Original project here, which was built on top of WhisperLive, a nearly-live implementation of OpenAI's Whisper.
demo.mp4
This video calling web application aids sales representatives by providing real-time, accurate data about their services and leveraging AI to optimize sales strategies. It integrates live video conferencing, emotion detection, and automatic information retrieval to enhance the efficiency and effectiveness of sales interactions.
- 📹 Live Video Conferencing
- Implemented using getstream.io
- 😊 Emotion Detection
- Trained a Random Forest Classification algorithm from scratch using a synthesized facial dataset. Facial landmarks were generated using Mediapipe and fed into the model. For inference, a frame of the video is sent at a fixed interval to the model for emotion detection.

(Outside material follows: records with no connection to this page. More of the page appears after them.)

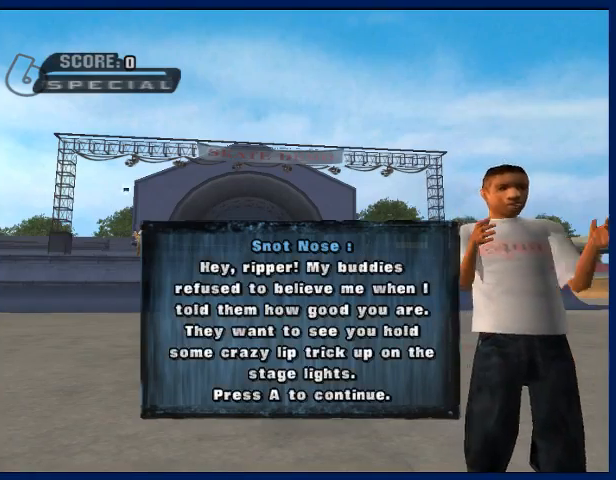
{"buttons": ["CROSS"], "left_stick": "up", "right_stick": "center", "events": [[433, "left_stick", "up"]]}
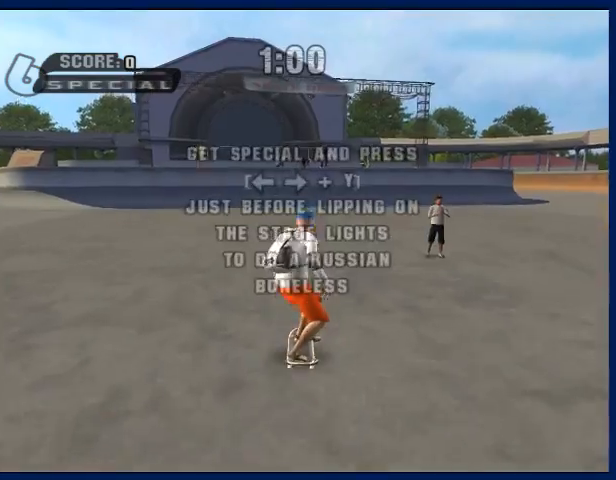
{"buttons": ["CIRCLE", "R2"], "left_stick": "up", "right_stick": "center", "events": [[67, "left_stick", "center"], [133, "left_stick", "up"], [167, "CIRCLE", "down"], [167, "CROSS", "up"], [167, "R2", "down"], [300, "CIRCLE", "up"], [367, "CIRCLE", "down"]]}
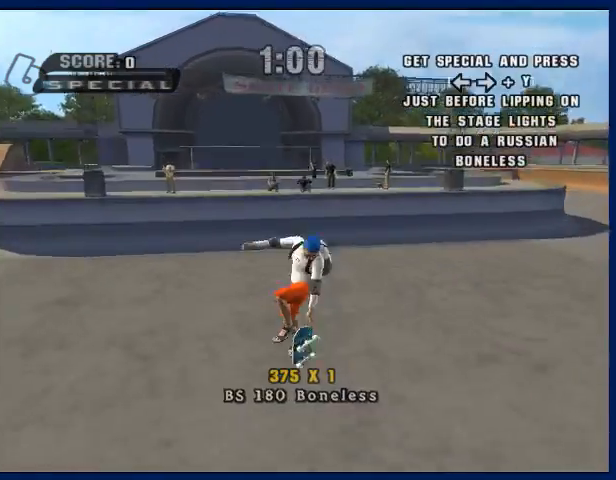
{"buttons": ["CROSS"], "left_stick": "left", "right_stick": "center", "events": [[133, "CIRCLE", "up"], [133, "R2", "up"], [133, "left_stick", "center"], [267, "CROSS", "down"], [500, "left_stick", "left"]]}
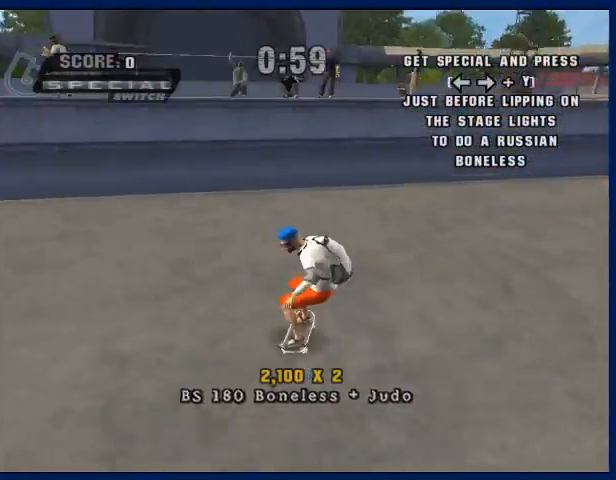
{"buttons": ["CROSS"], "left_stick": "center", "right_stick": "center", "events": [[167, "left_stick", "center"], [300, "left_stick", "left"], [433, "left_stick", "center"]]}
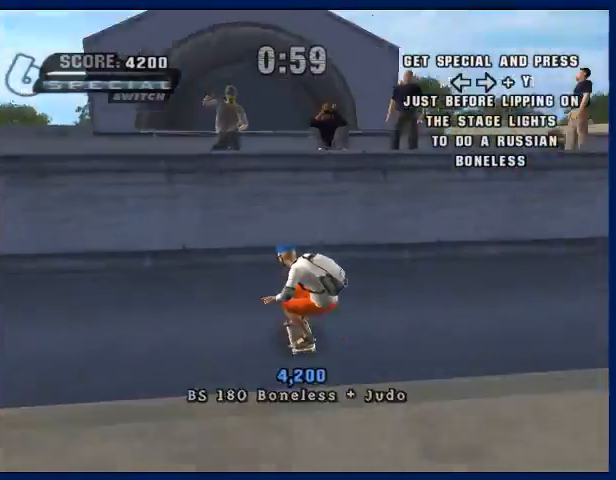
{"buttons": ["TRIANGLE"], "left_stick": "right", "right_stick": "center", "events": [[133, "CROSS", "up"], [267, "left_stick", "left"], [433, "TRIANGLE", "down"], [433, "left_stick", "right"]]}
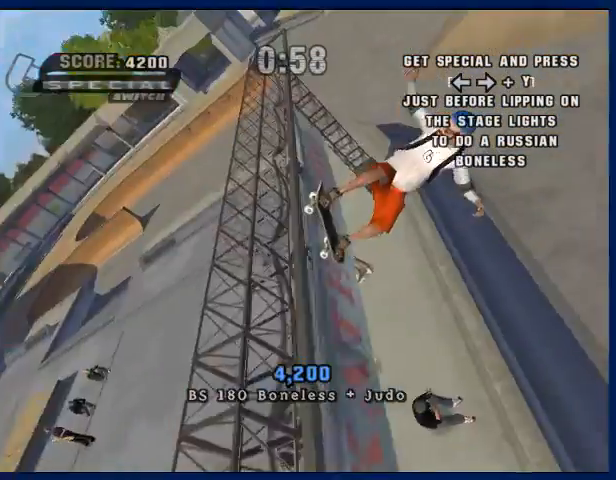
{"buttons": [], "left_stick": "center", "right_stick": "center", "events": [[33, "left_stick", "center"], [167, "TRIANGLE", "up"]]}
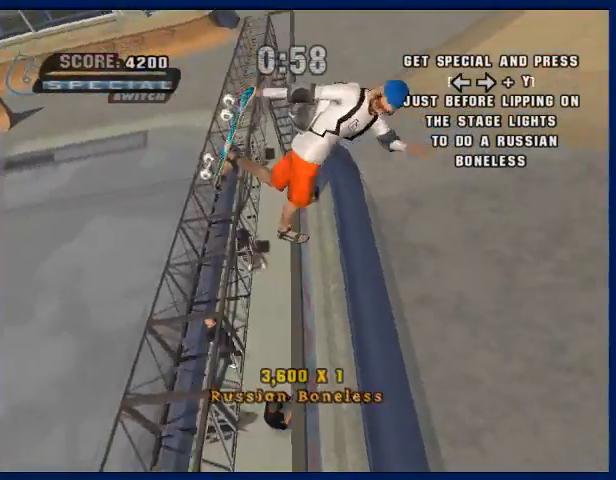
{"buttons": [], "left_stick": "center", "right_stick": "center", "events": [[100, "CROSS", "down"], [200, "CROSS", "up"]]}
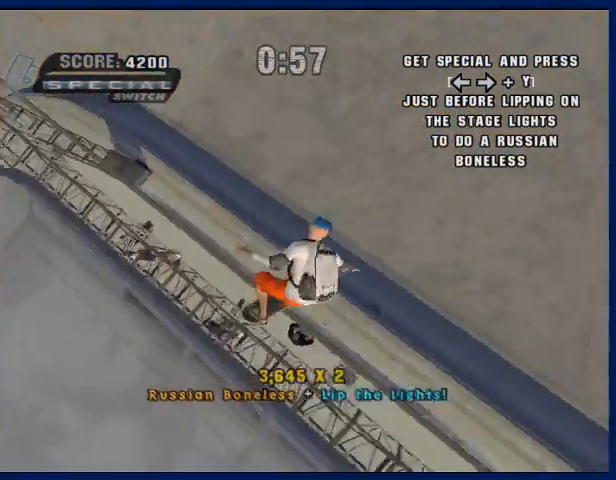
{"buttons": [], "left_stick": "center", "right_stick": "center", "events": []}
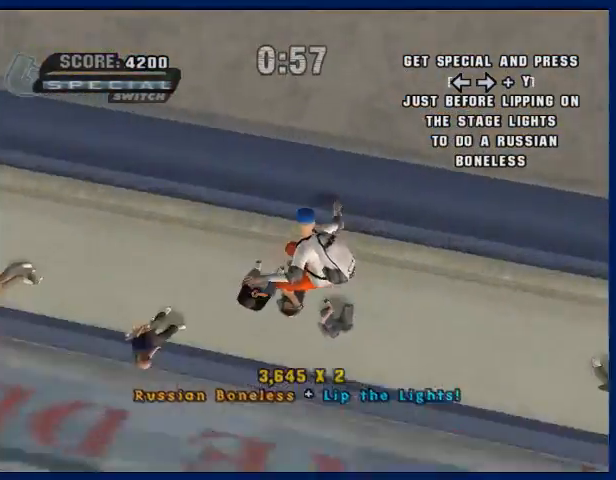
{"buttons": [], "left_stick": "center", "right_stick": "center", "events": []}
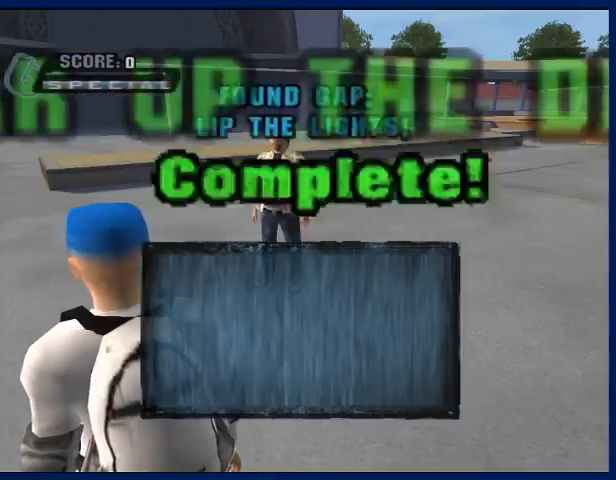
{"buttons": ["CROSS"], "left_stick": "center", "right_stick": "center", "events": [[33, "CROSS", "down"], [100, "CROSS", "up"], [167, "CROSS", "down"], [267, "CROSS", "up"], [333, "CROSS", "down"], [433, "CROSS", "up"], [500, "CROSS", "down"]]}
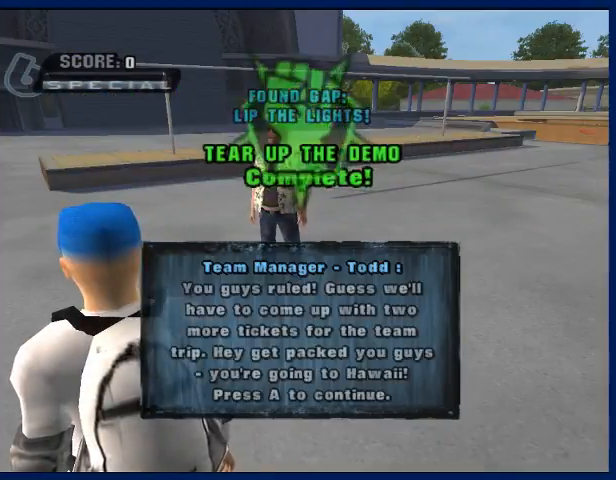
{"buttons": ["CROSS"], "left_stick": "center", "right_stick": "center", "events": [[67, "CROSS", "up"], [133, "CROSS", "down"], [200, "CROSS", "up"], [267, "CROSS", "down"], [300, "CROSS", "up"], [367, "CROSS", "down"], [400, "CROSS", "up"], [467, "CROSS", "down"]]}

- 📝 Real-Time Transcription
- Implemented using WhisperLive
- 🔍 Live Automatic Information Retrieval
- Implemented using ChromaDB, more details in the implementation section
The project was created with:
-
Frontend
- React
- Vite
- Tailwind CSS
- getstream.io
- socket.io
-
Application Server
- Flask
- WebSockets
- ChromaDB
- OpenAI
- OpenCV
Run the following commands to run this application on your local machine.

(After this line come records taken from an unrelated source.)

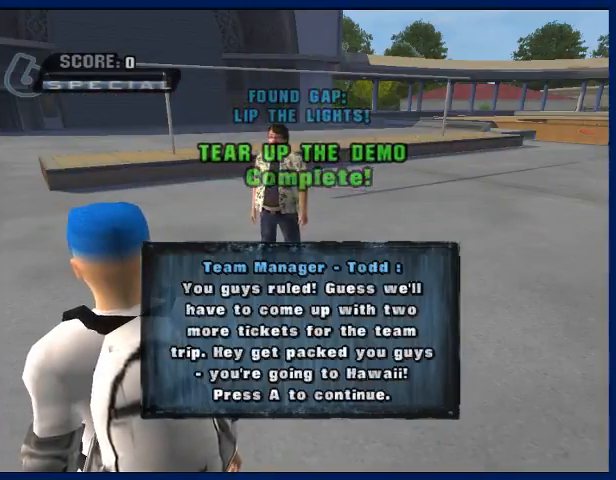
{"buttons": ["CROSS"], "left_stick": "center", "right_stick": "center", "events": [[67, "CROSS", "up"], [100, "CROSS", "down"], [133, "CROSS", "up"], [200, "CROSS", "down"], [300, "CROSS", "up"], [367, "CROSS", "down"], [433, "CROSS", "up"], [467, "CROSS", "down"]]}
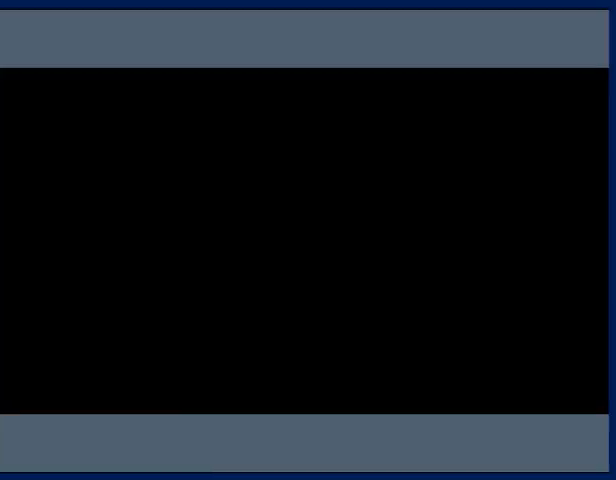
{"buttons": ["CROSS"], "left_stick": "center", "right_stick": "center", "events": [[133, "CROSS", "up"], [167, "CROSS", "down"], [267, "CROSS", "up"], [333, "CROSS", "down"], [433, "CROSS", "up"], [467, "CROSS", "down"]]}
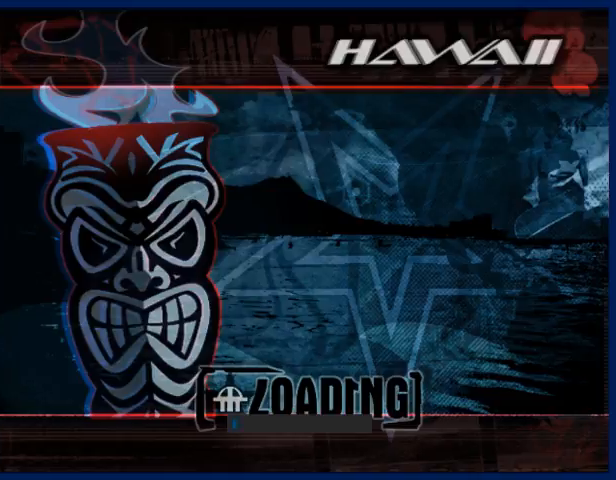
{"buttons": [], "left_stick": "center", "right_stick": "center", "events": [[33, "CROSS", "up"], [67, "CROSS", "down"], [100, "CROSS", "up"], [200, "CROSS", "down"], [267, "CROSS", "up"], [333, "CROSS", "down"], [367, "CROSS", "up"]]}
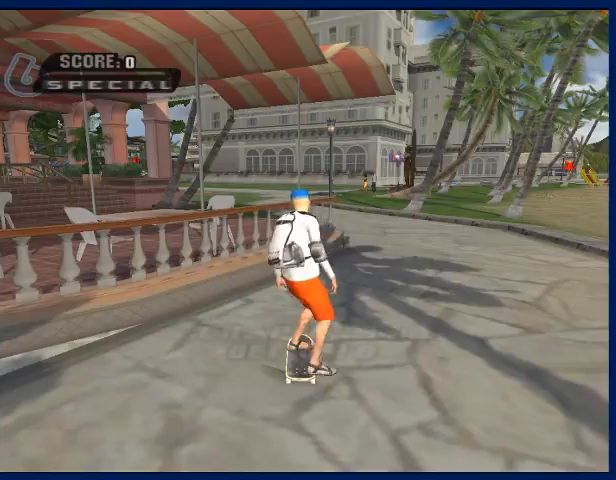
{"buttons": [], "left_stick": "center", "right_stick": "center", "events": [[133, "START", "down"], [233, "START", "up"], [233, "left_stick", "down"], [333, "left_stick", "center"], [367, "CROSS", "down"], [433, "CROSS", "up"]]}
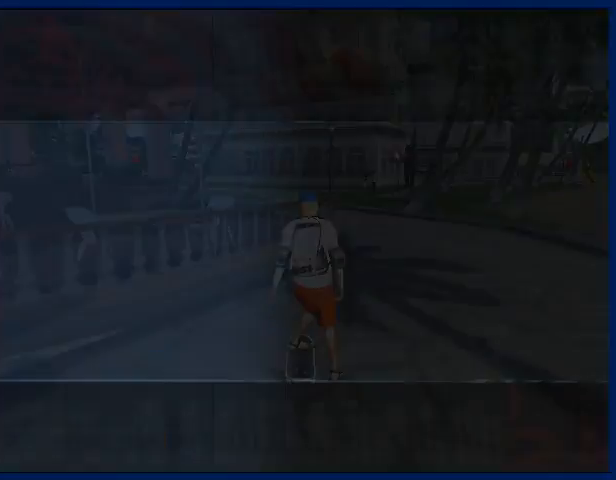
{"buttons": [], "left_stick": "center", "right_stick": "center", "events": [[400, "CROSS", "down"], [467, "CROSS", "up"]]}
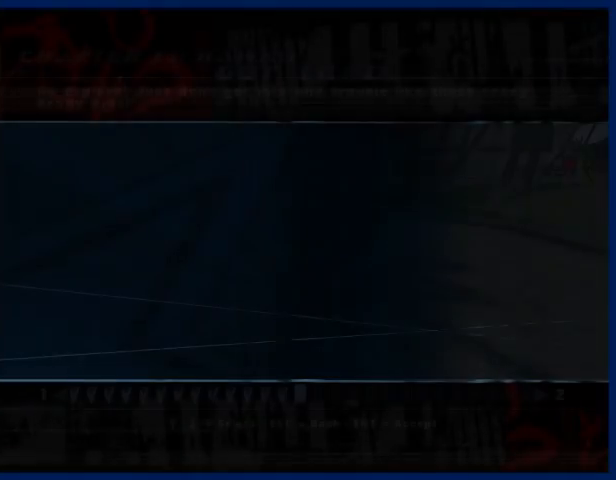
{"buttons": ["CROSS"], "left_stick": "center", "right_stick": "center", "events": [[33, "CROSS", "down"], [100, "CROSS", "up"], [200, "CROSS", "down"], [267, "CROSS", "up"], [333, "CROSS", "down"], [400, "CROSS", "up"], [467, "CROSS", "down"]]}
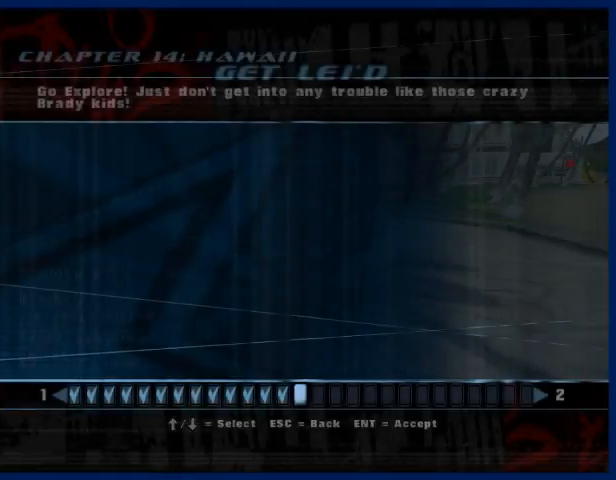
{"buttons": [], "left_stick": "center", "right_stick": "center", "events": [[33, "CROSS", "up"], [133, "CROSS", "down"], [167, "CROSS", "up"], [200, "CROSS", "down"], [267, "CROSS", "up"], [333, "CROSS", "down"], [400, "CROSS", "up"], [433, "CROSS", "down"], [500, "CROSS", "up"]]}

git clone https://github.com/martinng01/sales-helper.git
Set up the Anaconda environment with Python 3.11.9
conda create -n sales-helper python==3.11.9
conda activate sales-helper
pip install -r requirements.txt
Install npm dependencies
cd react-video-call
npm install
Run all 3 code blocks in different terminal windows from the base directory:
- Frontend
cd react-video-call
npm run dev
- Application Server
python middleware/middleware.py
- Transcription Server
python WhisperLive/run_server.py
Visit the localhost website in the frontend terminal window.
- Enable audio and video to be received from the other client (Currently audio and video is received from user's side for proof of concept.)